(Saved data)
..........
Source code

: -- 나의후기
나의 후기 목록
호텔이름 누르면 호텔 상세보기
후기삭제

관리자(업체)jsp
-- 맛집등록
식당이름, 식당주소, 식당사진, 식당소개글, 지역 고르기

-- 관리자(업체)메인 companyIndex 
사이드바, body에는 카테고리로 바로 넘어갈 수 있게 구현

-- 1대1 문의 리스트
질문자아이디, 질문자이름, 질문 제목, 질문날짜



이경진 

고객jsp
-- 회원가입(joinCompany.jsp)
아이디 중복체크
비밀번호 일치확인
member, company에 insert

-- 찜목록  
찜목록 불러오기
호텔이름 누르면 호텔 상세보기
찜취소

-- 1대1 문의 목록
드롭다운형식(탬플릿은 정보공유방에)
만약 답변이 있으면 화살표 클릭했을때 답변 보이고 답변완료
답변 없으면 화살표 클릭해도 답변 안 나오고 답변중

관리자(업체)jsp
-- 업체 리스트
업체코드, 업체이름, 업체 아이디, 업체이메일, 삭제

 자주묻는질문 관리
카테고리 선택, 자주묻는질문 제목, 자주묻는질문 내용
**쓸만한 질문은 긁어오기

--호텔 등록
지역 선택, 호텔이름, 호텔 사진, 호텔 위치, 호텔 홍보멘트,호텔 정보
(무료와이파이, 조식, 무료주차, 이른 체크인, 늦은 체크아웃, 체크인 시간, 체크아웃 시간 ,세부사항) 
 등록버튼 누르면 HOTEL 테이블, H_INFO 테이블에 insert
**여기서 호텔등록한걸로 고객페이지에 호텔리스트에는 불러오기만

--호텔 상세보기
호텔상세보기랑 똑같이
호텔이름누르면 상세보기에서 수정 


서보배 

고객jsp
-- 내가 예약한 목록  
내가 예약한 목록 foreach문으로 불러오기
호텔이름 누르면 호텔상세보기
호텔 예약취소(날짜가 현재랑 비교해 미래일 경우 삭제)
..........
» Your objective
Rename "찜목록" to "위시리스트" everywhere it occurs in the records. Write out all the lines again with nothing else changed.

» Response
Source code

: -- 나의후기
나의 후기 목록
호텔이름 누르면 호텔 상세보기
후기삭제

관리자(업체)jsp
-- 맛집등록
식당이름, 식당주소, 식당사진, 식당소개글, 지역 고르기

-- 관리자(업체)메인 companyIndex 
사이드바, body에는 카테고리로 바로 넘어갈 수 있게 구현

-- 1대1 문의 리스트
질문자아이디, 질문자이름, 질문 제목, 질문날짜



이경진 

고객jsp
-- 회원가입(joinCompany.jsp)
아이디 중복체크
비밀번호 일치확인
member, company에 insert

-- 위시리스트  
위시리스트 불러오기
호텔이름 누르면 호텔 상세보기
찜취소

-- 1대1 문의 목록
드롭다운형식(탬플릿은 정보공유방에)
만약 답변이 있으면 화살표 클릭했을때 답변 보이고 답변완료
답변 없으면 화살표 클릭해도 답변 안 나오고 답변중

관리자(업체)jsp
-- 업체 리스트
업체코드, 업체이름, 업체 아이디, 업체이메일, 삭제

 자주묻는질문 관리
카테고리 선택, 자주묻는질문 제목, 자주묻는질문 내용
**쓸만한 질문은 긁어오기

--호텔 등록
지역 선택, 호텔이름, 호텔 사진, 호텔 위치, 호텔 홍보멘트,호텔 정보
(무료와이파이, 조식, 무료주차, 이른 체크인, 늦은 체크아웃, 체크인 시간, 체크아웃 시간 ,세부사항) 
 등록버튼 누르면 HOTEL 테이블, H_INFO 테이블에 insert
**여기서 호텔등록한걸로 고객페이지에 호텔리스트에는 불러오기만

--호텔 상세보기
호텔상세보기랑 똑같이
호텔이름누르면 상세보기에서 수정 


서보배 

고객jsp
-- 내가 예약한 목록  
내가 예약한 목록 foreach문으로 불러오기
호텔이름 누르면 호텔상세보기
호텔 예약취소(날짜가 현재랑 비교해 미래일 경우 삭제)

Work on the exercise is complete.